Dataset entries:
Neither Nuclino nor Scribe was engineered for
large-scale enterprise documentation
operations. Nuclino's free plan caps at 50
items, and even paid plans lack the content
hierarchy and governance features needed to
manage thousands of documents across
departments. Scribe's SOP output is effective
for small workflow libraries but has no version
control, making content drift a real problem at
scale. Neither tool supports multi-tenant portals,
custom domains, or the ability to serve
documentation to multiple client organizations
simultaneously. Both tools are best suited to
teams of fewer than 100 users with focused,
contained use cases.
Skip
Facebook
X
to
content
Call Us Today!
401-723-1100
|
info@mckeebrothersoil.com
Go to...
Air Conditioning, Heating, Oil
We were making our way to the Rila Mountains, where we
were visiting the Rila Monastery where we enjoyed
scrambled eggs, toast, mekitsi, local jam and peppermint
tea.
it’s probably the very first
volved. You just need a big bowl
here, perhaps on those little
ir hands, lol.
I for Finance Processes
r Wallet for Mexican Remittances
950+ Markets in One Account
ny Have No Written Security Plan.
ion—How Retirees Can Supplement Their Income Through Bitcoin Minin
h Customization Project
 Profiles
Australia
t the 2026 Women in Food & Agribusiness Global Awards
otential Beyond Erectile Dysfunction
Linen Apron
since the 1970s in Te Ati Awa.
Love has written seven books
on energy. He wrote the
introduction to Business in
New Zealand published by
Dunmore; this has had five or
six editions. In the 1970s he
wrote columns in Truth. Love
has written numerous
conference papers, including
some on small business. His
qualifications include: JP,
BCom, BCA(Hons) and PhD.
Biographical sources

» YOUR GOAL: Extract the data in full. Keep it word for word.

» OUTPUT OF THE TASK:
Neither Nuclino nor Scribe was engineered for
large-scale enterprise documentation
operations. Nuclino's free plan caps at 50
items, and even paid plans lack the content
hierarchy and governance features needed to
manage thousands of documents across
departments. Scribe's SOP output is effective
for small workflow libraries but has no version
control, making content drift a real problem at
scale. Neither tool supports multi-tenant portals,
custom domains, or the ability to serve
documentation to multiple client organizations
simultaneously. Both tools are best suited to
teams of fewer than 100 users with focused,
contained use cases.
Skip
Facebook
X
to
content
Call Us Today!
401-723-1100
|
info@mckeebrothersoil.com
Go to...
Air Conditioning, Heating, Oil
We were making our way to the Rila Mountains, where we
were visiting the Rila Monastery where we enjoyed
scrambled eggs, toast, mekitsi, local jam and peppermint
tea.
it’s probably the very first
volved. You just need a big bowl
here, perhaps on those little
ir hands, lol.
I for Finance Processes
r Wallet for Mexican Remittances
950+ Markets in One Account
ny Have No Written Security Plan.
ion—How Retirees Can Supplement Their Income Through Bitcoin Minin
h Customization Project
 Profiles
Australia
t the 2026 Women in Food & Agribusiness Global Awards
otential Beyond Erectile Dysfunction
Linen Apron
since the 1970s in Te Ati Awa.
Love has written seven books
on energy. He wrote the
introduction to Business in
New Zealand published by
Dunmore; this has had five or
six editions. In the 1970s he
wrote columns in Truth. Love
has written numerous
conference papers, including
some on small business. His
qualifications include: JP,
BCom, BCA(Hons) and PhD.
Biographical sources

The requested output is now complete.